## Your task:
Everything in the listing must be repeated word for word.

## Given records:

——————————

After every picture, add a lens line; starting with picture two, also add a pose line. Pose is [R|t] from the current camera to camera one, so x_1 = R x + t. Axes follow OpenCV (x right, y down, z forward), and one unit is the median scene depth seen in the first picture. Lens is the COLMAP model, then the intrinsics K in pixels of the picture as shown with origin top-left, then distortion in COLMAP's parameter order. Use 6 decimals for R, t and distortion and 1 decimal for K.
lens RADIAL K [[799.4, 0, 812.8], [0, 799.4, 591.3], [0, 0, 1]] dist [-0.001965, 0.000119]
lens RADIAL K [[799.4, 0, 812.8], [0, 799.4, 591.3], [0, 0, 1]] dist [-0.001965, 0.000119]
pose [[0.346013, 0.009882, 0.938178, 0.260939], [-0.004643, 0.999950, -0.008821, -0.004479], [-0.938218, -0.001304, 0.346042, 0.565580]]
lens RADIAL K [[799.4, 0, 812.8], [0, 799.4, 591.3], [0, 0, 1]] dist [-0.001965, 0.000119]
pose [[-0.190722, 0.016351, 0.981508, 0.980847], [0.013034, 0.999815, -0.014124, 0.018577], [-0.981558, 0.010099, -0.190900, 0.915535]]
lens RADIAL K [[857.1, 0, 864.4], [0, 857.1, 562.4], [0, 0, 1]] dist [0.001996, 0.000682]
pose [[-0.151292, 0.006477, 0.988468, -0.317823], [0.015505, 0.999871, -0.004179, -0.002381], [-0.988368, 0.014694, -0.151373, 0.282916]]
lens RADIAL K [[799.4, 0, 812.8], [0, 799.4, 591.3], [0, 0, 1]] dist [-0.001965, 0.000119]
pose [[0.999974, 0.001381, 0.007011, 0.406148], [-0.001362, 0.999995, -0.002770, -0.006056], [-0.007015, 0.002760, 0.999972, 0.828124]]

——————————

## Written solution:
After every picture, add a lens line; starting with picture two, also add a pose line. Pose is [R|t] from the current camera to camera one, so x_1 = R x + t. Axes follow OpenCV (x right, y down, z forward), and one unit is the median scene depth seen in the first picture. Lens is the COLMAP model, then the intrinsics K in pixels of the picture as shown with origin top-left, then distortion in COLMAP's parameter order. Use 6 decimals for R, t and distortion and 1 decimal for K.
lens RADIAL K [[799.4, 0, 812.8], [0, 799.4, 591.3], [0, 0, 1]] dist [-0.001965, 0.000119]
lens RADIAL K [[799.4, 0, 812.8], [0, 799.4, 591.3], [0, 0, 1]] dist [-0.001965, 0.000119]
pose [[0.346013, 0.009882, 0.938178, 0.260939], [-0.004643, 0.999950, -0.008821, -0.004479], [-0.938218, -0.001304, 0.346042, 0.565580]]
lens RADIAL K [[799.4, 0, 812.8], [0, 799.4, 591.3], [0, 0, 1]] dist [-0.001965, 0.000119]
pose [[-0.190722, 0.016351, 0.981508, 0.980847], [0.013034, 0.999815, -0.014124, 0.018577], [-0.981558, 0.010099, -0.190900, 0.915535]]
lens RADIAL K [[857.1, 0, 864.4], [0, 857.1, 562.4], [0, 0, 1]] dist [0.001996, 0.000682]
pose [[-0.151292, 0.006477, 0.988468, -0.317823], [0.015505, 0.999871, -0.004179, -0.002381], [-0.988368, 0.014694, -0.151373, 0.282916]]
lens RADIAL K [[799.4, 0, 812.8], [0, 799.4, 591.3], [0, 0, 1]] dist [-0.001965, 0.000119]
pose [[0.999974, 0.001381, 0.007011, 0.406148], [-0.001362, 0.999995, -0.002770, -0.006056], [-0.007015, 0.002760, 0.999972, 0.828124]]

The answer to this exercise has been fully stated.